Exploring Social Justice in Ecosystem Restoration
Global biodiversity loss and increasing awareness of the multiple values of biodiversity for people, has resulted in an array of mechanisms, actions, policy, legislative and financial incentives for ecosystem restoration. 2021-2030 is declared the UN Decade on Ecosystem Restoration, to prevent, halt and reverse degradation of ecosystems worldwide. Efforts such as the international “Bonn challenge” - to restore 350 million hectares of degraded land by 2030 - will take place in the context of sustainable development decision-making and COVID-19 pandemic recovery.
Ecosystem restoration is place-based - interventions in landscapes where people live and derive livelihoods can result in trade-offs and conflicts with existing land uses and land users. It imperative to engage the full participation of local communities around restoration decision-making to promote fair and equitable benefit sharing over the longer term. The natural capital approach frames social-well being within the context of provisioning goods and services from nature, but we seek to build a more inclusive approach, drawing from environmental and climate justice theories, to addressing the historical eco-centric or anthropocentric dichotomy. We will evaluate and synthesise existing International Development and Ecological Restoration approaches to develop a new conceptual framework that balances ecological, social and economic considerations for restoration, recognising different ideological motivations for restoring and maintaining biodiverse landcapes, and the differentiated impacts of interventions upon different stakeholders. Of particular interest is how restoration effectiveness varies according to the demographic and socio-economic status of recipients (power dynamics, well-being, gender, age, access to education, religion, and race inter and intra-generational differences, gender etc.), and allows us to consider which people and whose views are taken on board when decisions are made, and who is impacted by those decisions.

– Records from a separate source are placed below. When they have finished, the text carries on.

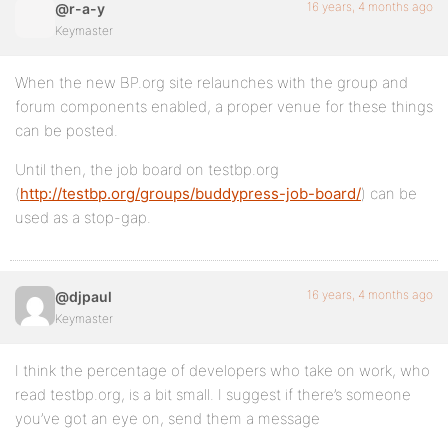
16 years, 4 months ago
@r-a-y
Keymaster
When the new BP.org site relaunches with the group and
forum components enabled, a proper venue for these things
can be posted.
Until then, the job board on testbp.org
(
http://testbp.org/groups/buddypress-job-board/
) can be
used as a stop-gap.
16 years, 4 months ago
@djpaul
Keymaster
I think the percentage of developers who take on work, who
read testbp.org, is a bit small. I suggest if there’s someone
you’ve got an eye on, send them a message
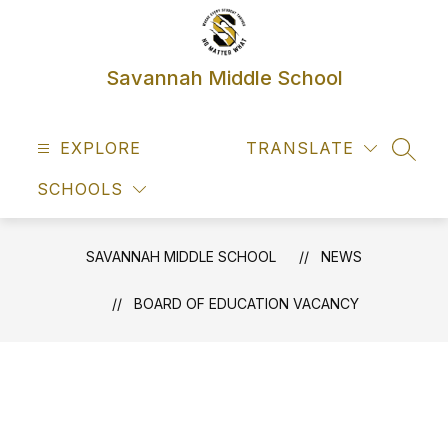
Skip
to
content
Savannah Middle School
EXPLORE
TRANSLATE
SEAR
SCHOOLS
SAVANNAH MIDDLE SCHOOL
NEWS
BOARD OF EDUCATION VACANCY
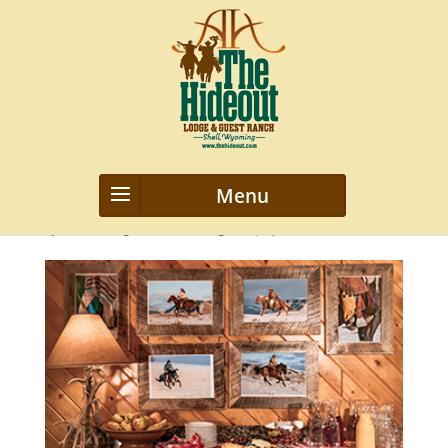
6
by
webmanageriz webmanageriz
|
Apr 8, 2016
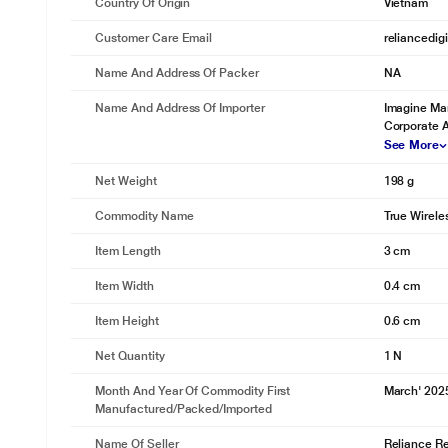
Country Of Origin
Vietnam
Customer Care Email
reliancedig
Name And Address Of Packer
NA
Name And Address Of Importer
Imagine Mar
Corporate 
See More
Net Weight
198 g
Commodity Name
True Wirele
Item Length
3 cm
Item Width
0.4 cm
Item Height
0.6 cm
Net Quantity
1 N
Month And Year Of Commodity First
March' 202
Manufactured/packed/imported
Name Of Seller
Reliance Ret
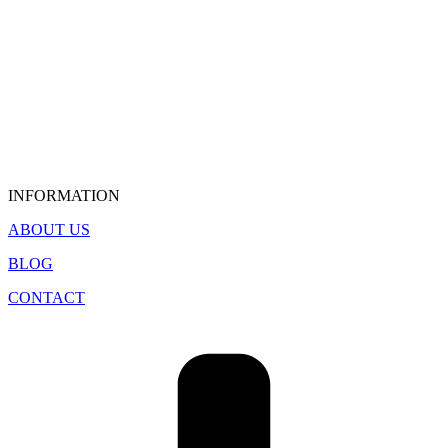
INFORMATION
ABOUT US
BLOG
CONTACT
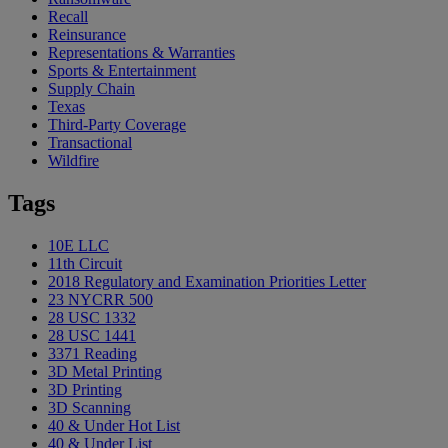
Recall
Reinsurance
Representations & Warranties
Sports & Entertainment
Supply Chain
Texas
Third-Party Coverage
Transactional
Wildfire
Tags
10E LLC
11th Circuit
2018 Regulatory and Examination Priorities Letter
23 NYCRR 500
28 USC 1332
28 USC 1441
3371 Reading
3D Metal Printing
3D Printing
3D Scanning
40 & Under Hot List
40 & Under List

Climate (in)Justice in Practice?
Carlotta’s study “Climate (in)Justice in Practice? Examining the relationship between changing climates, community based adaptive responses and gender relations” proposes an investigation into the gendered effectives of changing climates on communities with low adaptive capacities, high incidences of gender inequality and low levels of female empowerment. Its primary aim is to map the effects of climate change and community-based adaptation responses on gender dynamics and the well-being of young girls. More specifically, it examines the relationship between the re-emergence of practices of child and early marriage (CEM) as a maladaptive strategy in response to climate shocks.
This project explores if and how the impacts of climate change impacts the root causes of CEM, resulting in an increase of young girls being married off as part of an adaptation strategy to reduce their families’ vulnerability to climate change. In order to examine the linkages between climate change, adaptation and CEM, this research proposes to conduct a case study in the Lower Shire Valley of Malawi. This study relies on a mixed-methods research design of both quantitative and qualitative research methods, a systemic literature review, semi-structured interviews with community leaders, decision-makers and key elites, focus group discussions, and household surveys. It develops a structural methodological approach to measure gendered effects of climate changes on vulnerable communities. In doing so, it will facilitate critical insights into the policy, practice, and programs of national and international development cooperation agencies and organisations working to achieve Agenda 2030 and the Sustainable Development Goals, starting with the furthest behind first.
A just transition? Exploring the opportunities of gender transformative climate adaptation and transition policy and planning in Ireland
This research project, funded by the Mary Robinson Fellowship Award, aims to critically examine the different dimensions, scales and constructions of the 'just transition' within the context of Irish climate action. The project will focus on issues of resource distribution, gender representation (degrees of participation and democratic deliberation) and recognition (concerning respect and esteem, membership and belonging) in both policy and practice. Ultimately, this project seeks to take a critical social theory approach to conceptualising a just transition framework that is not only gender responsive, but actively gender transformative.
Climate Justice through Restorative Development
This PhD project aims to explore the opportunities and barriers to community participation, social recognition, and fair distribution of the social, economic and ecological costs and co-benefits of offsetting through afforestation in Ireland. This project is embedded in the FOREST project - an exciting new multi-disciplinary project examining native woodland afforestation, which has become perceived as a key strategy to address climate and biodiversity challenges, and is attracting investment from public and private actors. However, the ecological, social, and financial risks of this are not always well considered. This project, FOREST, will use the increase in forestry in Ireland as a model system to explore the challenges associated with addressing climate and biodiversity issues, and examine potential solutions from a multi-disciplinary perspective. The aim is to develop socially just, ecologically sound and economically viable options.